What the task asks: Recast the records as a numbered list, leaving out blank lines, starting with the line that contains "picture [375, 413, 866, 875]" and going on through the line that contains "text This section". Include only those lines.

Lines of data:
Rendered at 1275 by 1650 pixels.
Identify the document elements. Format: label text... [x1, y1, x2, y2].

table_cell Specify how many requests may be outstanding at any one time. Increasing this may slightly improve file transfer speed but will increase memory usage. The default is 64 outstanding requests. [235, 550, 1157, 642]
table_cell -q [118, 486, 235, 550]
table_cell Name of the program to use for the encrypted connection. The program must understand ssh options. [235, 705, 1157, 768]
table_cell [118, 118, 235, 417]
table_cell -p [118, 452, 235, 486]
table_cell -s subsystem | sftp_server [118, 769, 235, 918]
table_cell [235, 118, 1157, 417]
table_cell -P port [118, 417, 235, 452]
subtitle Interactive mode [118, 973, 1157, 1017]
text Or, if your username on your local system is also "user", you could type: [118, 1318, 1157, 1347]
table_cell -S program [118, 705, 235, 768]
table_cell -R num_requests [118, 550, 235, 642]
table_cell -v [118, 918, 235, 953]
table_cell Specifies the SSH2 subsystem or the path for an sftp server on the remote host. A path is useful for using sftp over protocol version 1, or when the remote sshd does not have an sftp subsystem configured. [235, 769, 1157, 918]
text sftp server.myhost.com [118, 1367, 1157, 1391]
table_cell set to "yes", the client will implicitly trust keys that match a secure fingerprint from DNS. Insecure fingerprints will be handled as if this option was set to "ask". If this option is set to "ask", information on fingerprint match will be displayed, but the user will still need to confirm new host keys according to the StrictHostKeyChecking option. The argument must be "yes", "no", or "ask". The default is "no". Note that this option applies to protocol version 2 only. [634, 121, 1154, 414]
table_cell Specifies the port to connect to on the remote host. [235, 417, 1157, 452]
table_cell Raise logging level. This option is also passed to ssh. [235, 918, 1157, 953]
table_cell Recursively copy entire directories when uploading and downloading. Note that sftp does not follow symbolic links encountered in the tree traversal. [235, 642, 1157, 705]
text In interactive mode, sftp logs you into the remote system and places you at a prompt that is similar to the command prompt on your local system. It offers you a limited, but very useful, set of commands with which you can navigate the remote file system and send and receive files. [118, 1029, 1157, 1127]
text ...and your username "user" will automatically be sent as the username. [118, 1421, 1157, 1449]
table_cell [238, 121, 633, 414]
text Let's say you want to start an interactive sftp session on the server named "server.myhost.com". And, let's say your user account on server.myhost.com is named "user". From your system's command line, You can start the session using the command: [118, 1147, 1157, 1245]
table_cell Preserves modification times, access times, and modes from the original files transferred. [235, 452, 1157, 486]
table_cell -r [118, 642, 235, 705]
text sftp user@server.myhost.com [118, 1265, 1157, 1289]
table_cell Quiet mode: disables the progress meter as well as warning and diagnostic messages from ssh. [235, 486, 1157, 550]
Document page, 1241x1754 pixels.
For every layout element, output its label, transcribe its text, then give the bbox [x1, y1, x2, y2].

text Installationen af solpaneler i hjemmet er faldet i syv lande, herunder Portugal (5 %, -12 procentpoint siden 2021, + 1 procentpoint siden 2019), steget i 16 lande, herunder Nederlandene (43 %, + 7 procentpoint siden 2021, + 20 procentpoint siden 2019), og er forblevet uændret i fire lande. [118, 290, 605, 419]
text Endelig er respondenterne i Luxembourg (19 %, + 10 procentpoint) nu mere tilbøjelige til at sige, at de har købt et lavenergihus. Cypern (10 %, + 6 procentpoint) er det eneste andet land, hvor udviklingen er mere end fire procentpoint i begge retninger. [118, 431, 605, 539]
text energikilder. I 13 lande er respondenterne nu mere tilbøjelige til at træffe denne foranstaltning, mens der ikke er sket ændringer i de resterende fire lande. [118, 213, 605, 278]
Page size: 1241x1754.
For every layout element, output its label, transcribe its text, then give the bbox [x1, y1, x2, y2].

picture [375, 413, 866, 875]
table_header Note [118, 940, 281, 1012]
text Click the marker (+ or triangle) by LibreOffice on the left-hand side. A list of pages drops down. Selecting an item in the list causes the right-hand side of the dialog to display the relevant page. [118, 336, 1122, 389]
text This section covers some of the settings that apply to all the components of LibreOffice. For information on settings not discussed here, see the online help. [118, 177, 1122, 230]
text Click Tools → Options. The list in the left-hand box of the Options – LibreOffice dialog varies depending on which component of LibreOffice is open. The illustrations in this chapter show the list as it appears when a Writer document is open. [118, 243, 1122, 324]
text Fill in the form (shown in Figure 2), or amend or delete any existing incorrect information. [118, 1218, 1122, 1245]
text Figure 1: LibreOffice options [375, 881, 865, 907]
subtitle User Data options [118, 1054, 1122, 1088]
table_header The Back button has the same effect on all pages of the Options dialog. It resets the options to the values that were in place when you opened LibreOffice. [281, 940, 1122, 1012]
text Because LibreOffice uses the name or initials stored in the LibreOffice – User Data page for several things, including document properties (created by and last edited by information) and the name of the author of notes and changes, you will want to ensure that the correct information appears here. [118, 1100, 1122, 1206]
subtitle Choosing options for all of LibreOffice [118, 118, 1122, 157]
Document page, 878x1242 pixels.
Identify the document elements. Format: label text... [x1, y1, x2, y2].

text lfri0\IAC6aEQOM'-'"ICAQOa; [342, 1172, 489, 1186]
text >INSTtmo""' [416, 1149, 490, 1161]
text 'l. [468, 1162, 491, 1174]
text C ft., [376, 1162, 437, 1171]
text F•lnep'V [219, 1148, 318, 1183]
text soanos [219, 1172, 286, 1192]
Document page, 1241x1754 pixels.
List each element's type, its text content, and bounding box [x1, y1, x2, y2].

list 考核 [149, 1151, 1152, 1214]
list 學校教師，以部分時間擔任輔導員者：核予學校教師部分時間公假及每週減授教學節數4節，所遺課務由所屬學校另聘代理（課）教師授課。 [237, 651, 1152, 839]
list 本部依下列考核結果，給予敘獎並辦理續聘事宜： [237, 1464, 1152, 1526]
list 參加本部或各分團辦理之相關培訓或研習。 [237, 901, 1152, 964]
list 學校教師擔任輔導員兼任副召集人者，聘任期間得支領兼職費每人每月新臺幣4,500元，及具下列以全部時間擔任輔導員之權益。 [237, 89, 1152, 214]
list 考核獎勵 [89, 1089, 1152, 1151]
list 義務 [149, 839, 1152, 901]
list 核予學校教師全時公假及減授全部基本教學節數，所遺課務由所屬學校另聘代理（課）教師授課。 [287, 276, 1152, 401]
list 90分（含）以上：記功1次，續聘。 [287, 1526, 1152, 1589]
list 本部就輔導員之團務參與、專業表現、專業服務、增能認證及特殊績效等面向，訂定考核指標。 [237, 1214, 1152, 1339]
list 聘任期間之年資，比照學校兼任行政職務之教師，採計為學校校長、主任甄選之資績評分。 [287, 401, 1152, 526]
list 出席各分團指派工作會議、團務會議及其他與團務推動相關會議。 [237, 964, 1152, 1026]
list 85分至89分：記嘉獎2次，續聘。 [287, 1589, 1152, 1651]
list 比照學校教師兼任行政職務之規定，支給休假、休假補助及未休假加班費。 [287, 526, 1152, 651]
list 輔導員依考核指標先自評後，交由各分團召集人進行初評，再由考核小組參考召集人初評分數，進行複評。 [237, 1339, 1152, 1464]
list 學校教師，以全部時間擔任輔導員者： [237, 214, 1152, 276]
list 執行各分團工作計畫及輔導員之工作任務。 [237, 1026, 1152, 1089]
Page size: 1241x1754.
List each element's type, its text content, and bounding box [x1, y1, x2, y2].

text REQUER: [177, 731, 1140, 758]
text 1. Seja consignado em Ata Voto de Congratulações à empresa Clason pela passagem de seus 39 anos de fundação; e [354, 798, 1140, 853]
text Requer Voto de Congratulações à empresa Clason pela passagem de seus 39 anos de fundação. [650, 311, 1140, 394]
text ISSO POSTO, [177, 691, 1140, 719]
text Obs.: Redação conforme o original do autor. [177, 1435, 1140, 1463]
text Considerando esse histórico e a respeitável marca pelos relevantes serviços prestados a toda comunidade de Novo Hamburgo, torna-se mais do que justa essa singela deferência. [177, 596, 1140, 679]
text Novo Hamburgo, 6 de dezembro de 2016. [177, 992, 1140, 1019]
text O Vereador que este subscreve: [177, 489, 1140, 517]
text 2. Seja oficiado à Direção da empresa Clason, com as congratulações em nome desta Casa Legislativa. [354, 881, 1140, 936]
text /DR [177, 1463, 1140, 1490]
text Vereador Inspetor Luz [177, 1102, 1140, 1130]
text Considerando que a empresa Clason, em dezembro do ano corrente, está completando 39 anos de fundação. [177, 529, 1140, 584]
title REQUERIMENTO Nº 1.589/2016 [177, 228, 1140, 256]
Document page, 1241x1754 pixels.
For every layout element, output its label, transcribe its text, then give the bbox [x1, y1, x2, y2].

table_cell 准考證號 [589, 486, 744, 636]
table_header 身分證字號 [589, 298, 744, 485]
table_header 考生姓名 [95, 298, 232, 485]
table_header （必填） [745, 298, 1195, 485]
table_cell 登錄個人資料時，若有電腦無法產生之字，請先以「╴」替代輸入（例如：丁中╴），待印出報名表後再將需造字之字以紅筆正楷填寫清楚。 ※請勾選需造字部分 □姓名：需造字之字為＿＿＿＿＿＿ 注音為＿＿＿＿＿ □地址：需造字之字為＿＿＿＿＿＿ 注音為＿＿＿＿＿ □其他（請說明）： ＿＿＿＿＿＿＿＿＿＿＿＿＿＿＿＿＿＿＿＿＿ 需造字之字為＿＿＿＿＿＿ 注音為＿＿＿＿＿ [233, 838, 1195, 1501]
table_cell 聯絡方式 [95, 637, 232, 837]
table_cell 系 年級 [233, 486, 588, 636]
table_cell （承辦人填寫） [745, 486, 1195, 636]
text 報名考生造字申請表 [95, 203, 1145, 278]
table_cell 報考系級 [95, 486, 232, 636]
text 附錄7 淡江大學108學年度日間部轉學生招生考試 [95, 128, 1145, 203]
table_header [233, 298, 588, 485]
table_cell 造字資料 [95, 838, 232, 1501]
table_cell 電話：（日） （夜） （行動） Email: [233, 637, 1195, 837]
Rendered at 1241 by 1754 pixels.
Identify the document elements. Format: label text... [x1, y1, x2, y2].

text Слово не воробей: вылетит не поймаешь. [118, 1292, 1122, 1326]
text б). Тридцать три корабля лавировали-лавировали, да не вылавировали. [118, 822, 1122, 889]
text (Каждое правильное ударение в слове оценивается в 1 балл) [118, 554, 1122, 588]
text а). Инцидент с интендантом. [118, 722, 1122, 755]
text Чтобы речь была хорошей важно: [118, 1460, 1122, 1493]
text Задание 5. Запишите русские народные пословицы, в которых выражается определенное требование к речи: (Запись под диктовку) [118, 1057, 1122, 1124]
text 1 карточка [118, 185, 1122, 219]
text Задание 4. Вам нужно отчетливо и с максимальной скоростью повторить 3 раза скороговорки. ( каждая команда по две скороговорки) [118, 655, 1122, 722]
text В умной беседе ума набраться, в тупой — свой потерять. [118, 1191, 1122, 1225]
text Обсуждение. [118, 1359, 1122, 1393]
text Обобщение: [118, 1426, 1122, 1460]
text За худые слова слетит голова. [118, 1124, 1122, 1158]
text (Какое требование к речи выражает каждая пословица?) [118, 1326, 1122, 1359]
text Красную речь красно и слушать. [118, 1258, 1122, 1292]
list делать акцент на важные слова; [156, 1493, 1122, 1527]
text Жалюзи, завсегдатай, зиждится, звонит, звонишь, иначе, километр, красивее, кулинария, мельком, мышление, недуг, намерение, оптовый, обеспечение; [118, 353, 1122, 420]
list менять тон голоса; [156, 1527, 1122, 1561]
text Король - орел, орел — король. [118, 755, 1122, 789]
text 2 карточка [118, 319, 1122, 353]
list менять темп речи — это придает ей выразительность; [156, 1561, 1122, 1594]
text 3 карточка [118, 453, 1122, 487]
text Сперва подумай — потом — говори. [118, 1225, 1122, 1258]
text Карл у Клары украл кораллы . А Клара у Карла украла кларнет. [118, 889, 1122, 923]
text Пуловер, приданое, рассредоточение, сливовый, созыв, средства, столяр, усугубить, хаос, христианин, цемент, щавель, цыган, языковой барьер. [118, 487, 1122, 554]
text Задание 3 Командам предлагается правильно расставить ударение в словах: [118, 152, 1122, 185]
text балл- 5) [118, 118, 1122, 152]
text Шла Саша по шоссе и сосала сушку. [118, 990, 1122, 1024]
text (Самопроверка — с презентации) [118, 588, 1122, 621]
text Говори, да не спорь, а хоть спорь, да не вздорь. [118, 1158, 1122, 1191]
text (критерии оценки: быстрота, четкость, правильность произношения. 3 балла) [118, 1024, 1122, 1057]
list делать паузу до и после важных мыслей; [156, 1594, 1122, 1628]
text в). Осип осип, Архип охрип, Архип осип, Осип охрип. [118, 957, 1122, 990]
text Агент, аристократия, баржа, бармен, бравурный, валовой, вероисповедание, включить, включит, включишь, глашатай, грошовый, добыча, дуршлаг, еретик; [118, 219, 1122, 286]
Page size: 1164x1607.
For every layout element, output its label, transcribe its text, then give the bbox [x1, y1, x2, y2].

Output below:
1. picture [375, 413, 866, 875]
2. table_header Note [118, 940, 281, 1012]
3. text Click the marker (+ or triangle) by LibreOffice on the left-hand side. A list of pages drops down. Selecting an item in the list causes the right-hand side of the dialog to display the relevant page. [118, 336, 1122, 389]
4. text This section covers some of the settings that apply to all the components of LibreOffice. For information on settings not discussed here, see the online help. [118, 177, 1122, 230]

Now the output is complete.